Data provided
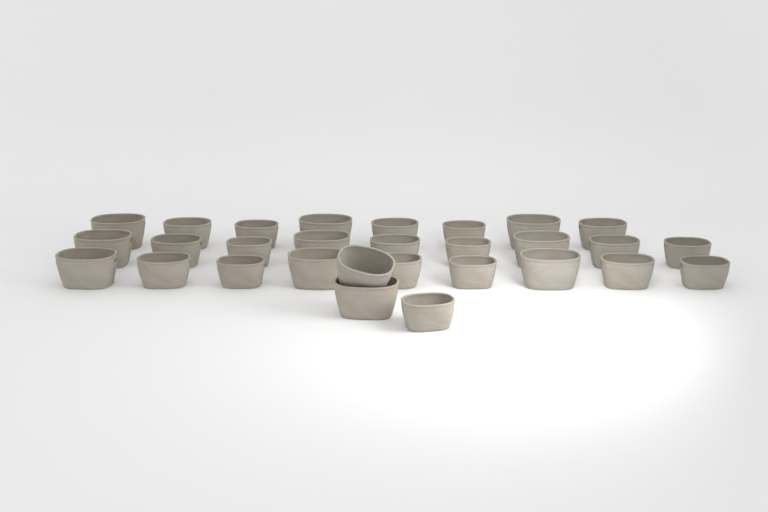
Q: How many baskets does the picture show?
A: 29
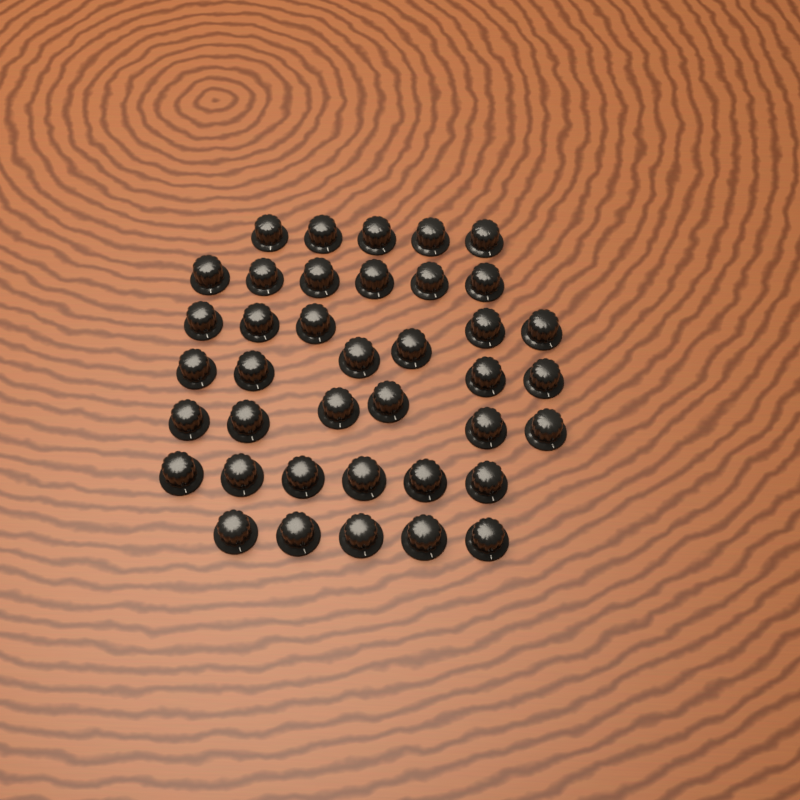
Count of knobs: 39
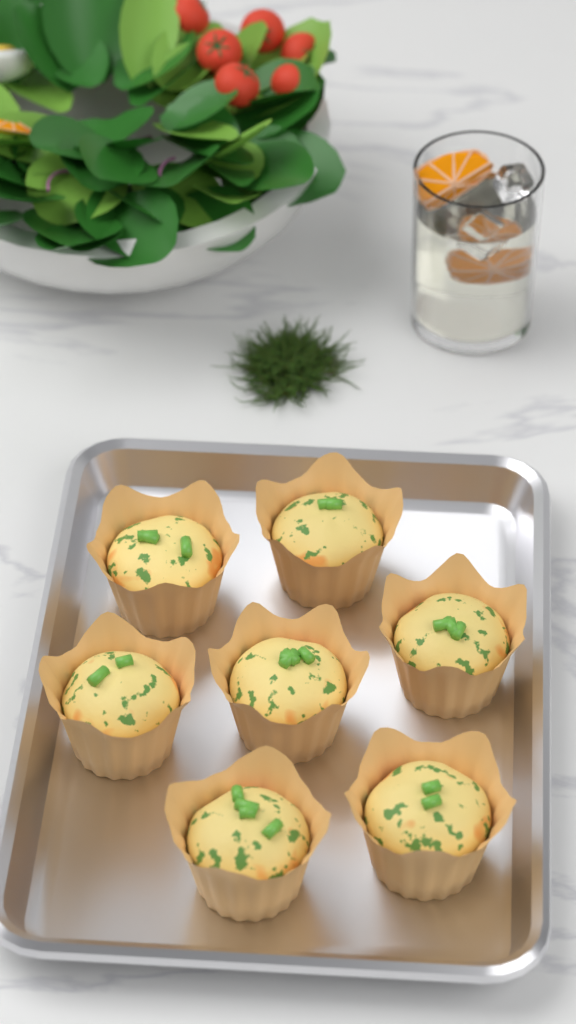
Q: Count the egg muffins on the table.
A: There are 7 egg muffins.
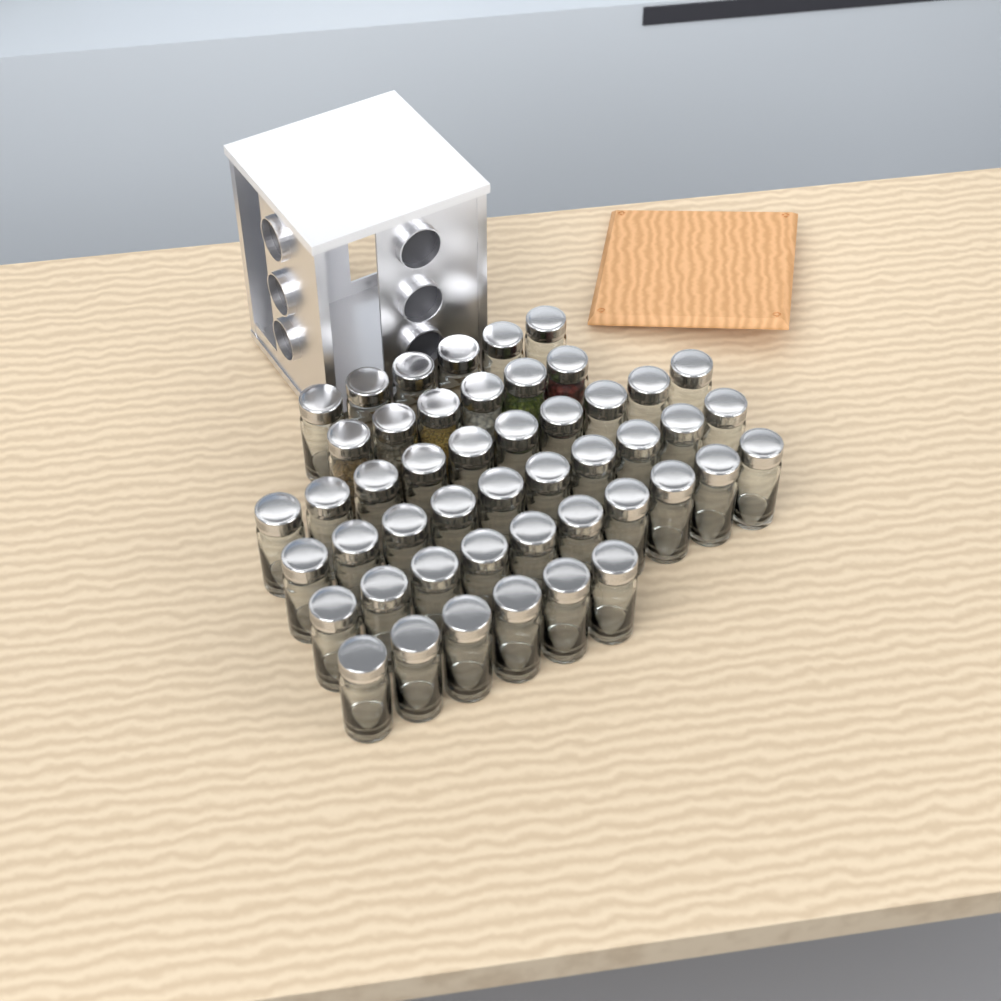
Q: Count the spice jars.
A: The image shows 48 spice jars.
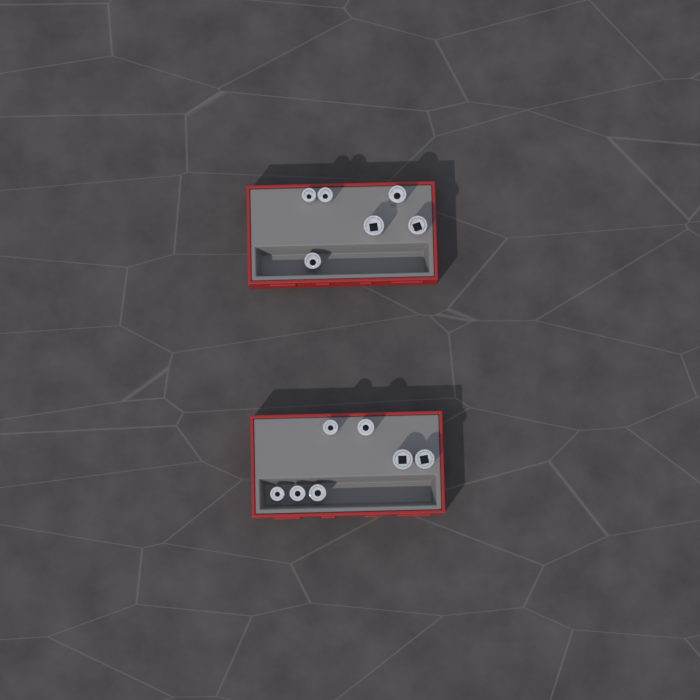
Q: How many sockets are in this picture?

Objective
Can you copy every row above word for word, leaving out the pictures?

Complete output
Q: How many baskets does the picture show?
A: 29
Count of knobs: 39
Q: Count the egg muffins on the table.
A: There are 7 egg muffins.
Q: Count the spice jars.
A: The image shows 48 spice jars.
Q: How many sockets are in this picture?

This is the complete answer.